D’une grande intelligence, Lucien était aussi un visionnaire. Rentré au pays au début des années 1970, après des études en génie civil, domaine dans lequel il exerça pendant quelques années en France et en Allemagne, il créa « L’Organisation Normale des Entreprises ». Le but était, comme ce nom l’indique, d’aider les sociétés à s’organiser de manière rationnelle en se dotant d’équipements et de techniques de gestion les plus modernes de ces années-là. Et c’est à ces fins qu’il introduisit successivement chez nous l’imprimerie « Offset » et le microfilm, et contribua à promouvoir l’informatique qui n’était alors qu’à ses balbutiements.

Cette technique d’imprimerie se révéla, en effet, bien plus performante que la typographie, tant sur le plan qualitatif que sur celui de l’efficience, et ouvrit ainsi la route du progrès à l’imprimerie et à la presse mauricienne, dont « Le Mauricien », journal avec lequel j’ai plaisir aujourd’hui à collaborer.

Avec le microfilm, ce sont des documents et des archives des services administratifs du pays ainsi que ceux d’entreprises privées qu’il miniaturisa, permettant dans la foulée une économie de surface de rangement considérable, et une plus grande sécurité contre certains risques, tel l’incendie ; ainsi, bien évidemment, une accessibilité bien plus rapide à ces documents-là, et les avantages qui en découlèrent.

Et enfin l’informatique qui dépassa, elle, toutes les espérances. En introduisant chez nous l’entreprise américaine « Honeywell Bull » dont il obtint la représentation exclusive, il apporta une contribution majeure au développement de l’outil numérique qui allait révolutionner notre vie en général et celle de l’entreprise mauricienne en particulier. L’impressionnante Cybercité d’Ebène en est aujourd’hui la preuve, si besoin il y avait.

Venons-en maintenant à « l’arrangeur de syllabes » qu’était Lucien Maujean.
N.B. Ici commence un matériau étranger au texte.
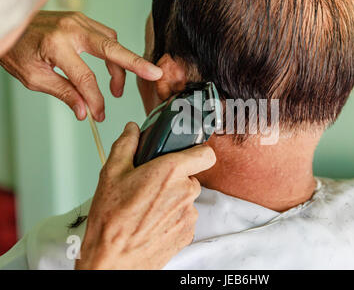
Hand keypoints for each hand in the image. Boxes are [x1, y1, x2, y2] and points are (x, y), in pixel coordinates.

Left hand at [0, 11, 162, 121]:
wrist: (8, 23)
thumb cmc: (15, 47)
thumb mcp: (35, 77)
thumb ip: (64, 93)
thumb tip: (84, 110)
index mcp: (57, 45)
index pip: (86, 79)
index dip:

Le talent ne s’apprend pas, il est inné. Et Lucien avait au plus profond de lui-même la fibre poétique. Il chantait la vie avec légèreté ou profondeur, ou les deux à la fois. Et Dieu sait si certaines de ses chansons étaient porteuses de messages, ce qui est la caractéristique même de l’Art à l’état pur.
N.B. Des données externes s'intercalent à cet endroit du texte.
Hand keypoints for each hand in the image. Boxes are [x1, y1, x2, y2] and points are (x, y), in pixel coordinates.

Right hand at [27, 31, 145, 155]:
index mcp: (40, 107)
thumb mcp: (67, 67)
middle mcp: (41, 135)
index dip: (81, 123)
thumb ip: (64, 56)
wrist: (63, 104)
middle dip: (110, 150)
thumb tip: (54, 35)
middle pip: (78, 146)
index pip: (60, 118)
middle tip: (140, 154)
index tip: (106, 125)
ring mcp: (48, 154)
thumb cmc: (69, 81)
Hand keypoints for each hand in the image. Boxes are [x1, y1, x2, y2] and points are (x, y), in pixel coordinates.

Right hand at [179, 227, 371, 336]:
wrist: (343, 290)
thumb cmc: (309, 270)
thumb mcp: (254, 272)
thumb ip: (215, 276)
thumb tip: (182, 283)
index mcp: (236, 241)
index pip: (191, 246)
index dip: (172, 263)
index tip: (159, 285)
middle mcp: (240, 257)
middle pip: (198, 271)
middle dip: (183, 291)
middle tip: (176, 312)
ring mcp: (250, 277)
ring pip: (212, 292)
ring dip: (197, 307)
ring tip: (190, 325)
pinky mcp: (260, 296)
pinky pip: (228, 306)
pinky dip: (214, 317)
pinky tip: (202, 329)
Cette légèreté, on la découvre dans le couplet d’une de ses chansons, consacré à Napoléon, où il fait l’Empereur se promener dans le vieux Paris « sur un cheval noir et sans chapeau », alors qu’il préparait La France à visiter La Sibérie. Quelle trouvaille !
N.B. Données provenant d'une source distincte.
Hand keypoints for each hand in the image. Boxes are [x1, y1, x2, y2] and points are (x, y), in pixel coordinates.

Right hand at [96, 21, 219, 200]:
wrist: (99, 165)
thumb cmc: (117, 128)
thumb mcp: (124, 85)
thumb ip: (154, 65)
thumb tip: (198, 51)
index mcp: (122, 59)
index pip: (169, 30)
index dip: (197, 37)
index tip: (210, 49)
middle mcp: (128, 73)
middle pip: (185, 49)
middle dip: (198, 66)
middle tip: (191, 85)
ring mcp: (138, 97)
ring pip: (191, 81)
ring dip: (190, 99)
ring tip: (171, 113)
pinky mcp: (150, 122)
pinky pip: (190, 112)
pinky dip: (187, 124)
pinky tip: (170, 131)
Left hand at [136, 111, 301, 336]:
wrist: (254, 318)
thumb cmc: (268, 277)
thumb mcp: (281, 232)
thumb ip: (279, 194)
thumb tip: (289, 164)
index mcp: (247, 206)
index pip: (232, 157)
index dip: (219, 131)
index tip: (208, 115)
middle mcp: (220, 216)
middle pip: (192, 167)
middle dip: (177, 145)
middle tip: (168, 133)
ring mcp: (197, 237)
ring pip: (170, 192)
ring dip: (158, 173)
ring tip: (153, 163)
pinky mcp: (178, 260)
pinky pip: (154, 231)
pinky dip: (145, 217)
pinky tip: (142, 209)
Et la profondeur, elle, atteint son paroxysme dans la chanson « Figure de Proue », ces sirènes qu’on ne trouve aujourd’hui qu’abandonnées dans des coins de musée, et qui symbolisent toutes les splendeurs du monde qui, au fil du temps, disparaissent, même de nos mémoires.

Quant à ses vies familiale et spirituelle, totalement liées l’une à l’autre, je dirai seulement qu’il a toujours été dans ces deux domaines-là un homme de grande droiture et de devoir.

Et maintenant, Lucien, quelques mots en aparté :

« Ta famille, tes amis, tous ceux qui te respectaient et t’aimaient, ne te retrouveront jamais plus ici-bas. Mais je sais, oui je sais, qu’un jour, ailleurs, nous serons face à face avec toi ».